AUSGANGSTEXT
* * * * * * *

Dazu sind partizipatorische Strukturen notwendig, die den Menschen ein hohes
Maß an Autonomie ermöglichen und ihnen die Möglichkeit geben, an allen Entscheidungen,
die sie betreffen, teilzunehmen. Die entsprechenden in Betracht gezogenen
Organisationsformen sind zumeist Rätemodelle auf der Basis von Versammlungen
von Betroffenen.
Unter sozialen Informationen können wir allgemein Strukturen verstehen, die
aus dem Zusammenwirken mehrerer Individuen emergieren. Emergenz heißt dabei,
daß eine Einzelperson die entsprechende Struktur nicht etablieren könnte und
daher mit anderen zusammenwirken muß. Als eine Art sozialer Information können
Gesetze gesehen werden. Der Anarchismus wendet sich gegen Gesetze, da er sie
als staatliche Mittel zur Entmächtigung, Beherrschung und Disziplinierung
der Individuen begreift. Peter Kropotkin (1985) beschrieb in diesem Zusammenhang
Gesetze als modernen Fetisch. Die meisten Menschen können sich demnach ein
Zusammenleben ohne Gesetze nicht vorstellen, die Ermöglichung des gesellschaftlichen
Umgangs wird Gesetzen zugeschrieben. Der tatsächliche Zweck der Gesetze ist
jedoch der Schutz von Privateigentum und Kapitalismus.

* * * * * * *

BEREITGESTELLTES MATERIAL
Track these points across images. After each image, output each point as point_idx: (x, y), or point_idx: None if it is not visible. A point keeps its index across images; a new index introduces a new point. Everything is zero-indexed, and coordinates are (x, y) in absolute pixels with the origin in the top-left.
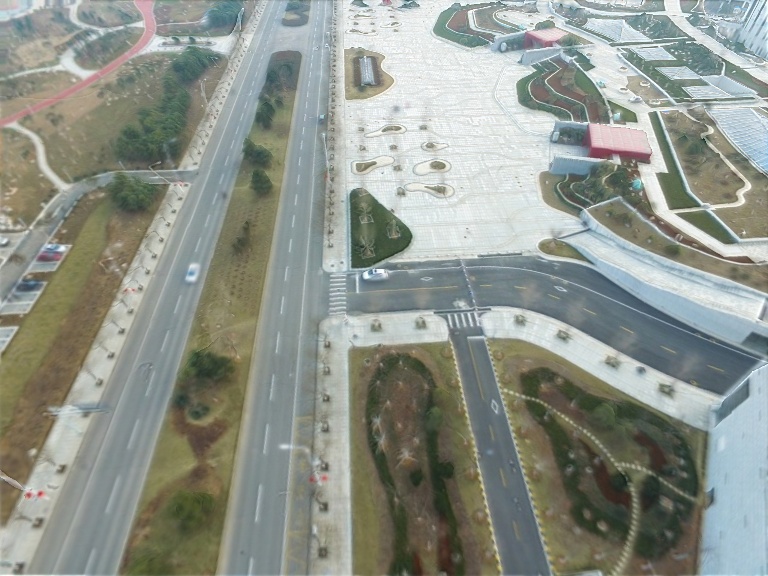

* * * * * * *

DIE AUFGABE
Als was beschrieb Peter Kropotkin laut dem Ausgangstext Gesetze? Bitte antworte mit einem Satz. Die Zeilen spielen hierfür keine Rolle.

LÖSUNG
Peter Kropotkin beschrieb Gesetze als modernen Fetisch.